* _Task objective_: Begin at the line containing "M531,354H550V370H531Z" in the entries below and end at the line containing "M176,369H207L208,403H177Z"; transcribe that range exactly and nothing outside it.

*** Data section ***

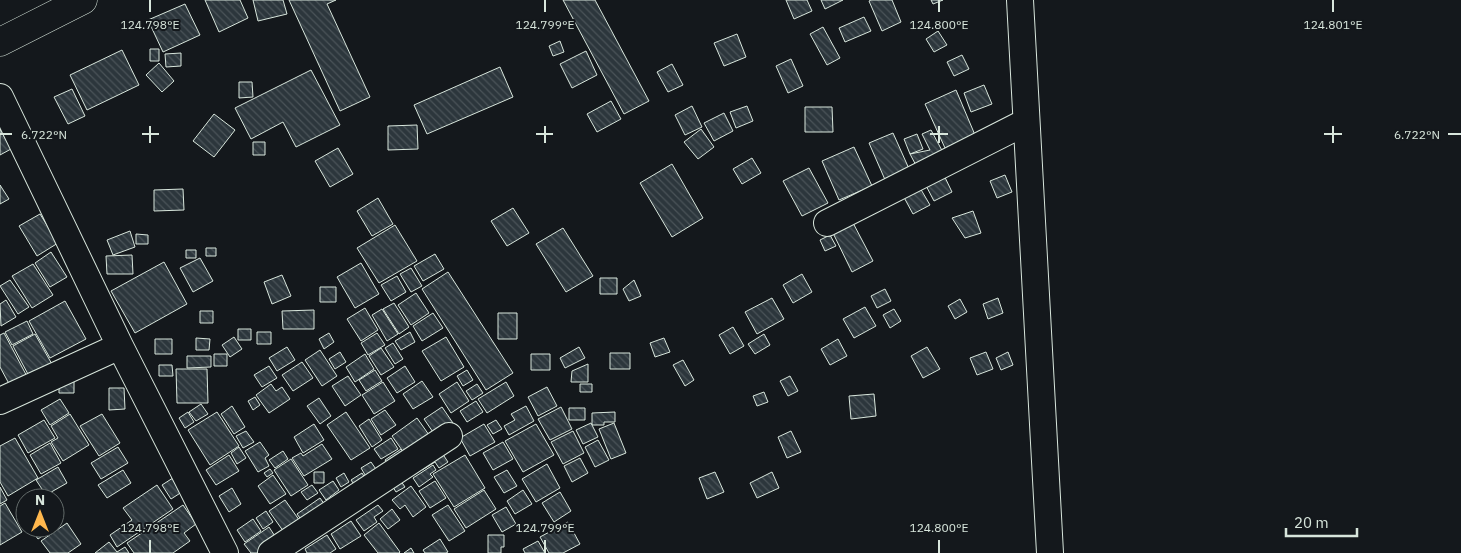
<svg xmlns="http://www.w3.org/2000/svg" width="1461" height="553" font-family="'IBM Plex Sans',sans-serif">
<defs>
<pattern id="building-back-hatch" width="6" height="6" patternUnits="userSpaceOnUse" patternTransform="scale(1.25)"><rect width="6" height="6" fill="#2c363c"/><path d="M-1 5l2 2M0 0l6 6M5-1l2 2" fill="none" stroke="#4a5358"/></pattern>
</defs>
<rect width="100%" height="100%" fill="#14181c"/>
<path fill="url(#building-back-hatch)" stroke="#d8e6dc" d="M205,0H240L248,18L219,32Z
M253,0H283L287,14L258,21Z
M289,0H336L327,4L370,97L340,111Z
M563,0H595L649,101L624,114Z
M786,0H807L812,11L794,19Z
M821,0H843L825,9Z
M871,0H892L901,22L882,31L869,1Z
M931,0H943L933,4Z
M185,4L200,35L163,52L148,20Z
M864,17L871,31L845,42L839,28Z
M823,27L840,58L827,65L810,34Z
M938,31L947,45L934,52L926,39Z
M737,34L746,57L724,66L714,43Z
M560,41L564,52L553,56L549,46Z
M150,49H159V61H150Z
M122,50L139,85L87,110L70,75Z
M586,51L597,75L572,88L560,64Z
M181,53V66L166,67L165,54Z
M962,55L969,69L954,76L947,62Z
M791,59L803,86L788,93L776,66Z
M159,63L174,81L162,92L146,75Z
M672,64L683,85L668,92L657,72Z
M500,67L513,97L427,134L414,105Z
M311,70L340,125L296,147L283,122L251,139L235,108Z
M239,82H252L253,97L239,98Z
M984,85L992,104L971,112L964,93Z
M72,89L85,116L68,124L54,97Z
M956,90L975,135L945,148L925,104Z
M611,101L621,119L597,132L587,114Z
M692,106L702,127L685,135L675,115Z
M747,106L753,121L736,128L730,112Z
M805,107H832L833,132H805Z
M724,113L733,131L714,141L704,123Z
M214,114L235,130L214,157L193,141Z
M417,125L418,149L388,150V126Z
M0,129L11,149L0,155Z
M701,129L714,147L698,159L684,142Z
M931,130L946,158L919,171L910,154L930,150L922,134Z
M893,133L910,171L886,182L869,143Z
M917,134L923,149L910,154L904,139Z
M253,142H265V155H253Z
M854,147L872,186L839,200L822,161Z
M338,148L353,174L330,187L315,161Z
M752,158L761,173L742,184L733,169Z
M672,164L703,218L672,237L640,183Z
M809,168L828,203L802,216L783,181Z
M941,169L952,192L934,201L922,178Z
M1005,175L1012,192L997,198L990,181Z
M916,181L930,205L913,214L900,190Z
M0,185L9,199L0,204Z
M183,189L184,210L154,211V190Z
M378,198L393,224L372,236L357,211Z
M513,208L529,233L507,246L491,221Z
M973,211L981,233L965,238L952,218Z
M40,214L58,243L37,256L19,226Z
M852,221L873,261L852,272L832,231Z
M395,225L417,261L379,283L357,248Z
M563,228L593,276L566,292L536,244Z
M130,231L135,247L113,255L107,240Z
M136,234L148,235V244H136Z
M830,235L836,246L825,251L820,240Z
M206,248H216V256H206Z
M186,250H196V258H186Z
M51,252L67,277L50,287L35,263Z
M435,254L444,269L423,281L414,266Z
M132,255L133,274H107L106,256Z
M200,258L213,281L193,292L180,268Z
M164,262L187,304L135,333L111,291Z
M361,263L379,294L355,308L337,277Z
M33,264L53,295L32,308L12,276Z
M411,268L422,286L411,292L400,274Z
M448,272L513,373L486,390L422,289Z
M802,274L812,292L793,303L783,285Z
M282,275L291,296L272,304L264,282Z
M397,276L406,292L391,301L381,285Z
M600,278H617V294H600Z
M10,280L29,307L18,314L0,286Z
M634,280L641,296L629,301L623,289Z
M320,287H336V302H320Z
M885,289L891,301L877,308L871,296Z
M416,293L429,313L411,325L398,305Z
M772,298L784,319L757,334L745,312Z
M998,298L1003,313L988,319L983,304Z
M960,299L967,312L955,319L948,306Z
M6,300L16,317L1,326L0,304Z
M65,301L86,339L50,358L29,321Z
M394,303L409,327L399,334L383,309Z
M865,307L876,326L854,338L843,319Z
M365,308L378,330L361,341L347,319Z
M382,309L398,334L387,341L372,315Z
M894,309L901,321L890,328L883,315Z
M314,310V329H283L282,311Z
M200,311H213V323H200Z
M433,313L443,328L422,341L413,326Z
M498,313H517V339H498Z
M27,321L33,334L12,345L5,332Z
M733,327L744,346L730,354L719,335Z
M238,329H251V340H238Z
M257,332H271V344H257Z
M410,332L415,342L401,350L395,341Z
M4,333L31,384L14,393L0,367V335Z
M329,333L334,342L324,349L319,339Z
M377,333L385,345L368,355L361,343Z
M35,334L53,366L30,378L13,346Z
M764,334L770,345L755,354L748,344Z
M234,337L242,349L230,357L222,345Z
M446,337L464,367L441,381L422,351Z
M196,338L210,339L209,350H196Z
M664,338L670,352L655,357L650,343Z
M155,339H172V354H155Z
M838,339L847,356L830,365L821,349Z
M393,343L403,359L395,364L385,348Z
M287,347L295,360L277,371L269,358Z
M579,347L585,358L565,368L560,358Z
M927,347L940,369L923,378L911,356Z
M381,348L394,367L381,375L369,356Z
M320,350L337,376L322,386L305,360Z
M340,352L346,362L335,369L329,359Z
M986,352L993,369L977,375L970,358Z
M1008,352L1013,365L1001,370L996,358Z
M610,353H630V369H610Z
M214,354H227V366H214Z
M365,354L374,369L355,382L346,367Z
M531,354H550V370H531Z
M187,356H211V367L187,368Z
M683,360L694,380L685,386L673,365Z
M302,362L313,378L293,391L282,375Z
M588,364V382H571L572,371Z
M159,365H172L173,376H159Z
M269,366L277,378L262,387L254,375Z
M405,366L415,382L397,393L387,378Z
M176,369H207L208,403H177Z
M375,370L382,381L366,391L359,380Z
M467,370L473,380L463,386L457,376Z
M348,376L361,395L345,406L332,386Z
M790,376L798,391L788,396L780,381Z
M59,380H74V393H59Z
M422,381L433,397L413,409L403,394Z
M383,382L395,401L374,414L362,395Z
M457,382L469,401L451,413L439,394Z
M506,382L514,396L487,413L478,399Z
M271,384L276,391L282,387L290,399L269,413L256,395Z
M477,384L483,393L472,400L466,391Z
M580,384H592V392H580Z
M547,387L557,406L538,416L528,397Z
M109,388H124L125,409L109,410Z
M764,392L768,402L757,406L753,396Z
M874,394L876,416L851,419L849,396Z
M255,397L260,405L253,410L248,401Z
M319,398L331,416L320,424L307,406Z
M60,399L69,413L50,425L41,410Z
M476,401L483,412L467,422L460,411Z
M201,404L208,414L196,421L189,412Z
M232,406L245,427L234,434L221,414Z
M526,406L534,421L509,435L504,426L515,420L511,414Z
M442,407L453,423L435,435L424,419Z
M561,407L572,429L550,440L538,419Z
M569,408H585V420H569Z
M385,410L396,425L381,435L371,419Z
M188,412L194,422L185,428L179,418Z
M217,412L239,446L210,465L188,430Z
M346,412L370,448L351,460L327,425Z
M615,412V422H604V425H592V413Z
M70,414L89,445L63,461L51,442L58,438L51,426Z
M102,414L120,443L99,456L80,426Z
M417,418L434,442L409,460L392,436Z
M369,419L382,440L372,447L359,426Z
M44,420L55,438L28,453L18,435Z
M496,420L502,429L493,434L487,425Z
M591,423L598,437L583,444L576,430Z
M614,423L626,453L611,459L599,429Z
M314,424L324,440L303,453L294,437Z
M484,424L495,442L470,456L460,438Z
M536,424L554,455L523,472L505,441Z
M246,431L254,442L243,448L236,436Z
M573,431L584,453L563,464L551,442Z
M791,431L801,452L787,458L778,437Z
M15,438L38,478L8,496L0,482V446Z
M391,438L398,449L381,459L374,449Z
M598,440L609,460L595,467L585,447Z
M260,442L269,455L265,458L269,466L258,472L245,451Z
M503,442L513,459L493,470L483,453Z
M50,443L61,463L41,474L30,455Z
M322,444L332,459L304,476L292,458L301,453L303,456Z
M118,447L128,463L101,479L91,463Z
M239,447L246,458L237,464L231,453Z
M438,447L448,462L439,468L435,462L422,470L416,461Z
M401,449L408,459L392,470L385,460Z
M283,451L288,459L275,468L269,460Z
M229,455L239,471L216,485L206,470Z
M465,455L485,488L454,507L433,474Z
M580,458L588,473L572,482L564,466Z
M291,459L308,485L291,496L274,470Z
M371,462L382,478L371,485L361,468Z
M547,464L560,488L536,502L522,479Z
M433,465L436,470L430,474L433,477L419,487L413,478Z
M58,467L67,483L46,495L36,480Z
M270,469L273,473L267,477L264,473Z
M123,470L131,483L107,498L98,485Z
M507,470L517,486L504,493L494,477Z
M314,472H324V483H314Z
M715,472L724,492L707,499L699,478Z
M772,472L779,488L757,498L750,483Z
M344,473L349,482L341,487L336,478Z
M362,473L370,486L360,493L351,480Z
M396,474L405,487L396,492L388,479Z
M273,475L286,494L270,504L258,486Z
M176,476L185,490L171,499L162,485Z
M333,481L339,490L326,500L319,490Z
M435,481L446,498L430,508L419,491Z
M157,485L173,509L117,547L110,535L132,520L123,508Z
M312,485L318,493L307,500L301,492Z
M411,486L426,507L413,517L405,505L400,509L392,500Z
M0,487L7,500L0,504Z
M232,488L241,504L229,512L219,496Z
M484,490L496,509L466,528L454,509Z
M523,490L532,504L515,514L507,501Z
M41,492L45,498H33Z
M560,492L571,511L554,522L542,503Z
M320,498L330,512L307,528L297,514Z
M285,500L302,524L286,535L269,511Z
M5,503L22,532L0,545V506Z
M25,503V521L17,509Z
M183,505L196,524L184,533L190,541L173,553H134L127,543Z
M378,505L383,511L374,517L377,522L364,531L356,520Z
M448,505L465,531L449,541L432,515Z
M506,507L516,524L502,532L492,515Z
M392,509L400,520L388,529L380,519Z
M266,511L273,522L263,529L256,518Z
M55,513L62,522L55,527Z
M253,519L261,531L245,542L237,530Z
M351,521L361,536L340,549L331,534Z
M568,522L580,544L563,553H549L540,537Z
M67,523L81,544L68,553H50L41,541Z
M379,523L400,552L399,553H378L364,535Z
M269,527L280,544L267,553H251L244,544Z
M30,528H54L38,539Z
M327,535L336,549L330,553H307L305,549Z
M488,535H504V547H501V553H488Z
M440,539L448,552L446,553H425L423,550Z
M538,541L545,553H525L523,549Z
M109,542L117,552L125,547L129,553H95Z
M411,548L414,553H404Z"/>
<g fill="none" stroke-linecap="round" stroke-linejoin="round">
<defs>
<path id="minor" d="M1020,0L1050,553
M0,97L120,346L225,553
M827,223L1026,122
M0,401L120,346
M271,553L449,436"/>
<path id="highway" d="M0,42L83,0"/>
</defs>
<use href="#minor" stroke="#d8e6dc" stroke-width="28"/>
<use href="#highway" stroke="#d8e6dc" stroke-width="29"/>
<use href="#minor" stroke="#14181c" stroke-width="26"/>
<use href="#highway" stroke="#14181c" stroke-width="28"/>
</g>
<path fill="none" stroke="#d8e6dc" stroke-width="2" d="M150,0V12M545,0V12M939,0V12M1333,0V12M150,126V143M545,126V143M939,126V143M1333,126V143M0,134H12M142,134H159M536,134H553M930,134H948M1324,134H1342M1448,134H1461M150,540V553M545,540V553M939,540V553"/>
<g font-size="12" text-anchor="middle" fill="#d8e6dc" stroke="#14181c" stroke-width="4" stroke-linejoin="round" paint-order="stroke">
<text x="150" y="29">124.798°E</text>
<text x="545" y="29">124.799°E</text>
<text x="939" y="29">124.800°E</text>
<text x="1333" y="29">124.801°E</text>
<text x="44" y="139">6.722°N</text>
<text x="1417" y="139">6.722°N</text>
<text x="150" y="532">124.798°E</text>
<text x="545" y="532">124.799°E</text>
<text x="939" y="532">124.800°E</text>
</g>
<g transform="translate(40 513)"><circle r="24" fill="#14181c" stroke="#626a69"/>
<path d="M0-4L9 19L0 12L-9 19Z" fill="#ffb74d"/>
<text y="-8" font-size="14" font-weight="bold" text-anchor="middle" fill="#d8e6dc">N</text>
</g>
<path d="M1286 528v8h71v-8" fill="none" stroke="#d8e6dc" stroke-width="2.5"/>
<text x="1294" y="528" font-size="15" fill="#d8e6dc" stroke="#14181c" stroke-width="4" paint-order="stroke">20 m</text>
</svg>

*** End of Data section ***

* _Task response_:
M531,354H550V370H531Z
M187,356H211V367L187,368Z
M683,360L694,380L685,386L673,365Z
M302,362L313,378L293,391L282,375Z
M588,364V382H571L572,371Z
M159,365H172L173,376H159Z
M269,366L277,378L262,387L254,375Z
M405,366L415,382L397,393L387,378Z
M176,369H207L208,403H177Z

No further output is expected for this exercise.